Webhooks triggered by the Sweep index have the same limits because they are constrained by the same matched search results.

However, webhooks triggered by the Percolator do not have this limitation. Instead, every document that matches an alert (after applying the corresponding filters) is sent as a Search alert Webhook in real-time.

We discussed that it would make sense to apply a rate-limiter or throttling to these webhooks, analyzing before what would be better for the use case.

mlissner commented 1 month ago

Thanks for filing this. I think there are a few goals here:

  1. Prevent people from making searches that trigger on too much stuff.
  2. Prevent abuse.
  3. Identify big users and charge them more.

I think the way to do this is:

  1. Have rate limits for each webhook event type-endpoint pair stored in the DB so they can be easily adjusted via the Admin page.

    Allow multiple rate limits per user, so that they can have 5/m and 10/h, say at the same time.

  2. Cache the rate limits in redis or in memory so that they don't have to be checked before each event. Maybe a five minute cache?
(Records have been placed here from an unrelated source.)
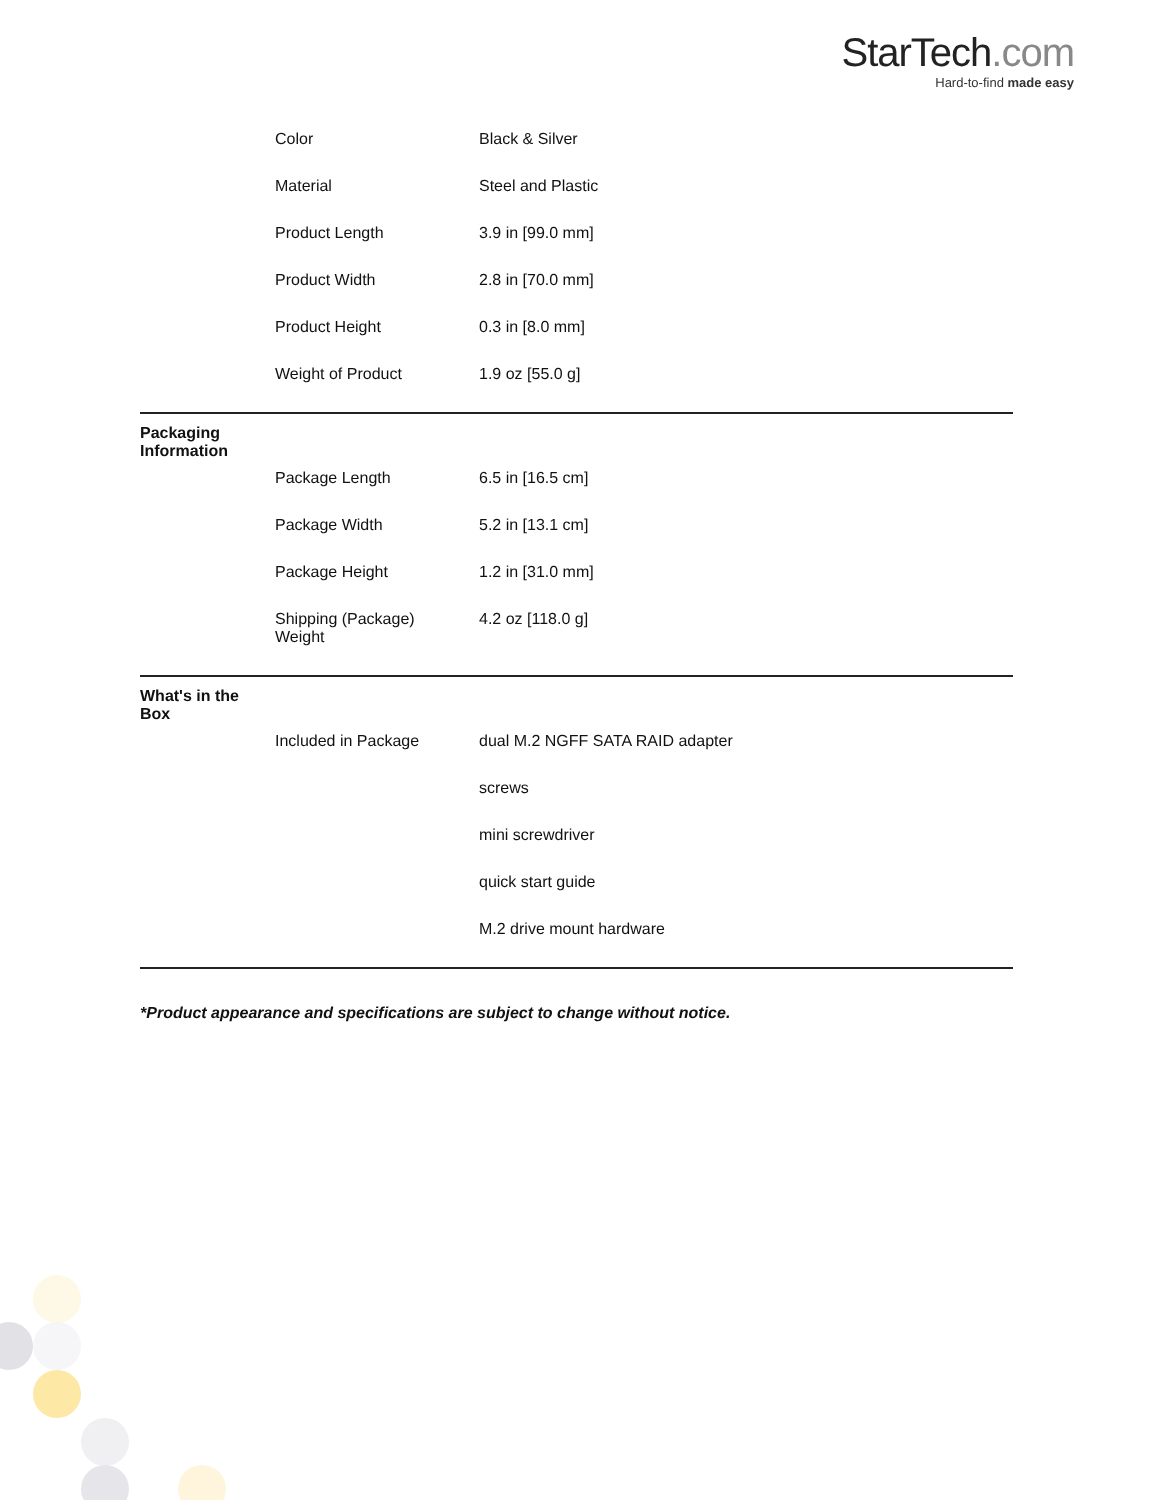StarTech.com
Hard-to-find made easy
| | Color | Black & Silver |
| | Material | Steel and Plastic |
| | Product Length | 3.9 in [99.0 mm] |
| | Product Width | 2.8 in [70.0 mm] |
| | Product Height | 0.3 in [8.0 mm] |
| | Weight of Product | 1.9 oz [55.0 g] |
| Packaging Information | | |
| | Package Length | 6.5 in [16.5 cm] |
| | Package Width | 5.2 in [13.1 cm] |
| | Package Height | 1.2 in [31.0 mm] |
| | Shipping (Package) Weight | 4.2 oz [118.0 g] |
| What's in the Box | | |
| | Included in Package | dual M.2 NGFF SATA RAID adapter |
| | | screws |
| | | mini screwdriver |
| | | quick start guide |
| | | M.2 drive mount hardware |
*Product appearance and specifications are subject to change without notice.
  3. Maintain rolling usage numbers in redis for speed, and so it's similar to the API.

That part seems pretty straightforward on the whole.

The next question is what the default rate(s) should be. We monitor the usage of webhooks and they're envisioned mostly for commercial orgs, so I think the answer is:

  1. Set a value that protects us from problems (DDOS, whatever).

  2. When an org starts using these, negotiate a number of webhook events for them, and set it to that value.

The final question is what to do when rates are exceeded. I think the kind thing to do is:

I think that largely covers the bases?